Tuesday, March 10, 2026
HomeFinansialPenguatan Rupiah Terkait Dampak Ekspektasi Resesi AS

Penguatan Rupiah Terkait Dampak Ekspektasi Resesi AS

Pasar memperhitungkan ekspektasi resesi AS yang mereda, menyebabkan penguatan nilai tukar rupiah. Direktur Laba Forexindo Berjangka, Ibrahim Assuabi, mengamati bahwa kurs rupiah mengalami kenaikan, dari Rp16.873 menjadi Rp16.823 per dolar AS. Begitu pula dengan kurs Jakarta Interbank Spot Dollar Rate (JISDOR) Bank Indonesia yang naik menjadi Rp16.779 per dolar AS. Namun, prospek ekonomi jangka pendek tetap dianggap tidak pasti, terutama setelah rapat Federal Reserve bulan Maret yang menunjukkan kekhawatiran terhadap inflasi yang lebih tinggi dan pertumbuhan yang lebih lambat.
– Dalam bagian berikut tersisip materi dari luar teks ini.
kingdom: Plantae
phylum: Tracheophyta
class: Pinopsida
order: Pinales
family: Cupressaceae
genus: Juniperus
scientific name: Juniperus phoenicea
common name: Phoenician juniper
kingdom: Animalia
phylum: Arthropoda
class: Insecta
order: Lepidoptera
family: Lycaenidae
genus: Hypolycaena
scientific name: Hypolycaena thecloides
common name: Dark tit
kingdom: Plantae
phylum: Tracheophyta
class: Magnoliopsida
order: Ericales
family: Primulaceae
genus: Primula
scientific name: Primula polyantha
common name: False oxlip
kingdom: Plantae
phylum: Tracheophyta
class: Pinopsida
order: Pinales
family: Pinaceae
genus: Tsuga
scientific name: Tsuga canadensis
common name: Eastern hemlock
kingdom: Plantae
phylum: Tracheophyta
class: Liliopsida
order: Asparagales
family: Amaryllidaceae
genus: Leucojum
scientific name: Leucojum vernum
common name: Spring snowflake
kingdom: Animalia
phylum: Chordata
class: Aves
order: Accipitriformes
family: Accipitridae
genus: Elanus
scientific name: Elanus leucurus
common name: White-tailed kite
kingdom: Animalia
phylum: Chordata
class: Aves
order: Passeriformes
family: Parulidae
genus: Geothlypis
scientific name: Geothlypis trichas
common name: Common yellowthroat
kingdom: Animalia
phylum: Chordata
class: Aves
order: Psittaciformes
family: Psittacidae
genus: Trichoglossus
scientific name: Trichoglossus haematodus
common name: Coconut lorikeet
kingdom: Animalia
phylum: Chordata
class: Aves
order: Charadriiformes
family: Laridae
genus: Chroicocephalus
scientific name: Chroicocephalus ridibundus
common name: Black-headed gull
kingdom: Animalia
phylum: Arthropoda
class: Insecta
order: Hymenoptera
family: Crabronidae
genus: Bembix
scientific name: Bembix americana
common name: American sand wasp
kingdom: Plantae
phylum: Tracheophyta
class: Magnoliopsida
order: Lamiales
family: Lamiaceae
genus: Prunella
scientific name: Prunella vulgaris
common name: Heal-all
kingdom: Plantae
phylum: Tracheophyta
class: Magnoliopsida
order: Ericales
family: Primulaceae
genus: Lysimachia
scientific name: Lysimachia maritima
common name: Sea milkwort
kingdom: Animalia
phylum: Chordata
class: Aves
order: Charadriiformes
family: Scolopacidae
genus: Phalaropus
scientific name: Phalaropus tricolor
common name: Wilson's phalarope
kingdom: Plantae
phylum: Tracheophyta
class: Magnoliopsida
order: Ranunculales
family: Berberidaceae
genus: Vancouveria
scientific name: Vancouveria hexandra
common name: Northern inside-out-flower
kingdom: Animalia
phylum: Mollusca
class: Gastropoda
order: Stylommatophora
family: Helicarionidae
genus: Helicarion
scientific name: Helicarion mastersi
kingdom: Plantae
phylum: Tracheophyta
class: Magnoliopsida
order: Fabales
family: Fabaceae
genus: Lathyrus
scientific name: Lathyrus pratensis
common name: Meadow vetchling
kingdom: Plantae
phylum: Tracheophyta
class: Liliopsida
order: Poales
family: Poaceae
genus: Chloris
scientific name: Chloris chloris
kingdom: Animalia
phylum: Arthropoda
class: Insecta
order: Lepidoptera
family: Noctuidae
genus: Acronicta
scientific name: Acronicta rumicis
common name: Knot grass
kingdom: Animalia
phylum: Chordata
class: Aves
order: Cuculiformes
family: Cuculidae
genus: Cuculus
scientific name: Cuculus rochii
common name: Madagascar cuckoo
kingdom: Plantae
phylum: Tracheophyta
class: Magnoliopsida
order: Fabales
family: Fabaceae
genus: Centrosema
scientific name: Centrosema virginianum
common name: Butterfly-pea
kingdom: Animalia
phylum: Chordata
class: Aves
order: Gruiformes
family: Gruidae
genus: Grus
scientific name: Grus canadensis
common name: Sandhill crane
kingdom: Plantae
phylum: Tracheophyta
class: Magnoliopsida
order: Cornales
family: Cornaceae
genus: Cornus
Pengumuman Presiden AS Donald Trump terkait penangguhan tarif terhadap 75 negara selama 90 hari juga berkontribusi dalam meredanya kekhawatiran resesi AS. Meskipun begitu, perang dagang antara AS dan Tiongkok masih menjadi fokus pasar, dengan tarif impor yang terus meningkat dari kedua belah pihak. Pemerintah AS dan Tiongkok tidak menunjukkan tanda-tanda untuk meredakan ketegangan dagang, menimbulkan hambatan ekonomi yang berkelanjutan bagi AS. Meskipun demikian, pasar tetap waspada terhadap agenda kebijakan ekonomi Amerika Serikat, terutama karena perubahan sikap Trump terkait tarif yang dapat memengaruhi pasar secara keseluruhan.